# Material provided:
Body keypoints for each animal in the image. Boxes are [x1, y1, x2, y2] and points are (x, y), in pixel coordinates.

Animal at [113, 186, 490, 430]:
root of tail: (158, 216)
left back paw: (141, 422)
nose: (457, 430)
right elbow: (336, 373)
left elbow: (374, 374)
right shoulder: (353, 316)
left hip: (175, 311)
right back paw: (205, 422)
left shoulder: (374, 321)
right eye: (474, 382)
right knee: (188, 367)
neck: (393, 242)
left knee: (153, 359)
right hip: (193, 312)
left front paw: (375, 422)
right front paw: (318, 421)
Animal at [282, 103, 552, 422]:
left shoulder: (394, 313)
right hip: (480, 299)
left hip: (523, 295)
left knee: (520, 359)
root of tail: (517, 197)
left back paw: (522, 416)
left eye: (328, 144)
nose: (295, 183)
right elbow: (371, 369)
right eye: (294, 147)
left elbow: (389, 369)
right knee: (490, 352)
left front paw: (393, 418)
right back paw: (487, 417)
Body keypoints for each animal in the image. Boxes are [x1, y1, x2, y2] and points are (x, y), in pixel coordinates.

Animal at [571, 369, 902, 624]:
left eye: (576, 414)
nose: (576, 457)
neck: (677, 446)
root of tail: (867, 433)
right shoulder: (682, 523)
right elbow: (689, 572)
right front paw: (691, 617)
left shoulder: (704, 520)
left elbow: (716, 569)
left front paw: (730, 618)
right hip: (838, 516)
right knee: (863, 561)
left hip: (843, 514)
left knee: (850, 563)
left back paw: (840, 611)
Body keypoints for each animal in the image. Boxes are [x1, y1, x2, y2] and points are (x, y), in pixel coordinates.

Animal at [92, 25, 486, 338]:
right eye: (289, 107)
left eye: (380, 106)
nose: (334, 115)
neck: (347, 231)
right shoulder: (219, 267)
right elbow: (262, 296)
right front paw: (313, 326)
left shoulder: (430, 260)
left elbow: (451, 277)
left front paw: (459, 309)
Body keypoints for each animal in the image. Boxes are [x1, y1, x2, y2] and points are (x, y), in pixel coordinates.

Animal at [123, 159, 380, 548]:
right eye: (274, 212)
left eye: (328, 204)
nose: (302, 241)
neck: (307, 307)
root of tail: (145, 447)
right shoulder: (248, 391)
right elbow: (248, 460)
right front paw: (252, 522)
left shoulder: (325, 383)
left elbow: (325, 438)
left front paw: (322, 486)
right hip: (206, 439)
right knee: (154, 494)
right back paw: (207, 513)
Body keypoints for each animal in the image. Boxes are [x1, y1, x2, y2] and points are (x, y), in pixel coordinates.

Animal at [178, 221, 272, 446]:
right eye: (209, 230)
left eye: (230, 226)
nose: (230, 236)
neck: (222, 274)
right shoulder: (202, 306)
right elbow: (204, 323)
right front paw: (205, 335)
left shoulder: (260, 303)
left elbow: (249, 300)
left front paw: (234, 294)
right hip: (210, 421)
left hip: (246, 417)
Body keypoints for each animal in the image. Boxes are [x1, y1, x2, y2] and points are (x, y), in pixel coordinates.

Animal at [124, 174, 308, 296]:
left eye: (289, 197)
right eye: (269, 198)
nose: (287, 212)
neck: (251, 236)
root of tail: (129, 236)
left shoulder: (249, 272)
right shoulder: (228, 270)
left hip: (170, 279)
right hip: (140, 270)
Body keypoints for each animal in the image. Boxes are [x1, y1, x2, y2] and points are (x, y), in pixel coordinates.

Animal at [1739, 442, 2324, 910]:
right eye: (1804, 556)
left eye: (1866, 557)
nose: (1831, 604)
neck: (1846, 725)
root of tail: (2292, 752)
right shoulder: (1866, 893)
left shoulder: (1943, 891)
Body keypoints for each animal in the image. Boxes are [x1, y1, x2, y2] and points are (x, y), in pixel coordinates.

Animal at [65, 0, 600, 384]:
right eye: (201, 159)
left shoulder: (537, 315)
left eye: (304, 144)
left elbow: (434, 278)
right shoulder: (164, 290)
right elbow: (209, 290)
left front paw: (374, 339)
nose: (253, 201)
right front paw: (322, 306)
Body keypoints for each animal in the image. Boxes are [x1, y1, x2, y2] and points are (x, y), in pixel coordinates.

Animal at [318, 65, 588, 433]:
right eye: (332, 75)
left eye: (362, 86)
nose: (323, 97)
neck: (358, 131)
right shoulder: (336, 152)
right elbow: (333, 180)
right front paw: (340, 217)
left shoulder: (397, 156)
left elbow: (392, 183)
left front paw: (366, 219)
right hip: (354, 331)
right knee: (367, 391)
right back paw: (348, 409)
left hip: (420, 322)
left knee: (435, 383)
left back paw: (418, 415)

# Your task:
All of the material should be copied verbatim.

# Problem solution:
Body keypoints for each animal in the image. Boxes are [x1, y1, x2, y2] and points are (x, y), in pixel coordinates.

Animal at [113, 186, 490, 430]:
root of tail: (158, 216)
left back paw: (141, 422)
nose: (457, 430)
right elbow: (336, 373)
left elbow: (374, 374)
right shoulder: (353, 316)
left hip: (175, 311)
right back paw: (205, 422)
left shoulder: (374, 321)
right eye: (474, 382)
right knee: (188, 367)
neck: (393, 242)
left knee: (153, 359)
right hip: (193, 312)
left front paw: (375, 422)
right front paw: (318, 421)
Animal at [282, 103, 552, 422]:
left shoulder: (394, 313)
right hip: (480, 299)
left hip: (523, 295)
left knee: (520, 359)
root of tail: (517, 197)
left back paw: (522, 416)
left eye: (328, 144)
nose: (295, 183)
right elbow: (371, 369)
right eye: (294, 147)
left elbow: (389, 369)
right knee: (490, 352)
left front paw: (393, 418)
right back paw: (487, 417)
Body keypoints for each animal in the image. Boxes are [x1, y1, x2, y2] and points are (x, y), in pixel coordinates.

Animal at [571, 369, 902, 624]:
left eye: (576, 414)
nose: (576, 457)
neck: (677, 446)
root of tail: (867, 433)
right shoulder: (682, 523)
right elbow: (689, 572)
right front paw: (691, 617)
left shoulder: (704, 520)
left elbow: (716, 569)
left front paw: (730, 618)
right hip: (838, 516)
right knee: (863, 561)
left hip: (843, 514)
left knee: (850, 563)
left back paw: (840, 611)
Body keypoints for each animal in the image. Boxes are [x1, y1, x2, y2] and points are (x, y), in pixel coordinates.

Animal at [92, 25, 486, 338]:
right eye: (289, 107)
left eye: (380, 106)
nose: (334, 115)
neck: (347, 231)
right shoulder: (219, 267)
right elbow: (262, 296)
right front paw: (313, 326)
left shoulder: (430, 260)
left elbow: (451, 277)
left front paw: (459, 309)
Body keypoints for each animal in the image. Boxes are [x1, y1, x2, y2] and points are (x, y), in pixel coordinates.

Animal at [123, 159, 380, 548]:
right eye: (274, 212)
left eye: (328, 204)
nose: (302, 241)
neck: (307, 307)
root of tail: (145, 447)
right shoulder: (248, 391)
right elbow: (248, 460)
right front paw: (252, 522)
left shoulder: (325, 383)
left elbow: (325, 438)
left front paw: (322, 486)
right hip: (206, 439)
right knee: (154, 494)
right back paw: (207, 513)
Body keypoints for each animal in the image. Boxes are [x1, y1, x2, y2] and points are (x, y), in pixel coordinates.

Animal at [178, 221, 272, 446]:
right eye: (209, 230)
left eye: (230, 226)
nose: (230, 236)
neck: (222, 274)
right shoulder: (202, 306)
right elbow: (204, 323)
right front paw: (205, 335)
left shoulder: (260, 303)
left elbow: (249, 300)
left front paw: (234, 294)
right hip: (210, 421)
left hip: (246, 417)
Body keypoints for each animal in the image. Boxes are [x1, y1, x2, y2] and points are (x, y), in pixel coordinates.

Animal at [124, 174, 308, 296]:
left eye: (289, 197)
right eye: (269, 198)
nose: (287, 212)
neck: (251, 236)
root of tail: (129, 236)
left shoulder: (249, 272)
right shoulder: (228, 270)
left hip: (170, 279)
right hip: (140, 270)
Body keypoints for each animal in the image. Boxes are [x1, y1, x2, y2] and points are (x, y), in pixel coordinates.

Animal at [1739, 442, 2324, 910]:
right eye: (1804, 556)
left eye: (1866, 557)
nose: (1831, 604)
neck: (1846, 725)
root of tail: (2292, 752)
right shoulder: (1866, 893)
left shoulder: (1943, 891)
Body keypoints for each animal in the image. Boxes are [x1, y1, x2, y2] and points are (x, y), in pixel coordinates.

Animal at [65, 0, 600, 384]:
right eye: (201, 159)
left shoulder: (537, 315)
left eye: (304, 144)
left elbow: (434, 278)
right shoulder: (164, 290)
right elbow: (209, 290)
left front paw: (374, 339)
nose: (253, 201)
right front paw: (322, 306)
Body keypoints for each animal in the image. Boxes are [x1, y1, x2, y2] and points are (x, y), in pixel coordinates.

Animal at [318, 65, 588, 433]:
right eye: (332, 75)
left eye: (362, 86)
nose: (323, 97)
neck: (358, 131)
right shoulder: (336, 152)
right elbow: (333, 180)
right front paw: (340, 217)
left shoulder: (397, 156)
left elbow: (392, 183)
left front paw: (366, 219)
right hip: (354, 331)
right knee: (367, 391)
right back paw: (348, 409)
left hip: (420, 322)
left knee: (435, 383)
left back paw: (418, 415)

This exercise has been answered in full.